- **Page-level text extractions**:
####################

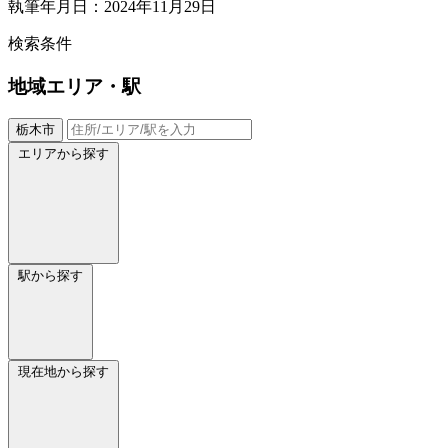
執筆年月日：2024年11月29日
検索条件
地域
エリア・駅
栃木市
エリアから探す
駅から探す
現在地から探す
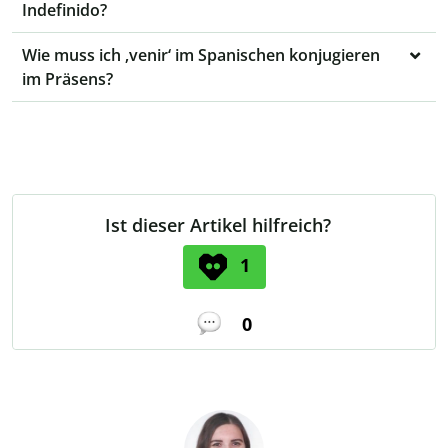
Indefinido?
Wie muss ich ‚venir‘ im Spanischen konjugieren
im Präsens?
Ist dieser Artikel hilfreich?
1
0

####################

- **Task**: Write the lines out verbatim, from the one with "Indefinido?" through the last line of the entries, and stop there.

- **Result for this exercise**:
Indefinido?
Wie muss ich ‚venir‘ im Spanischen konjugieren
im Präsens?
Ist dieser Artikel hilfreich?
1
0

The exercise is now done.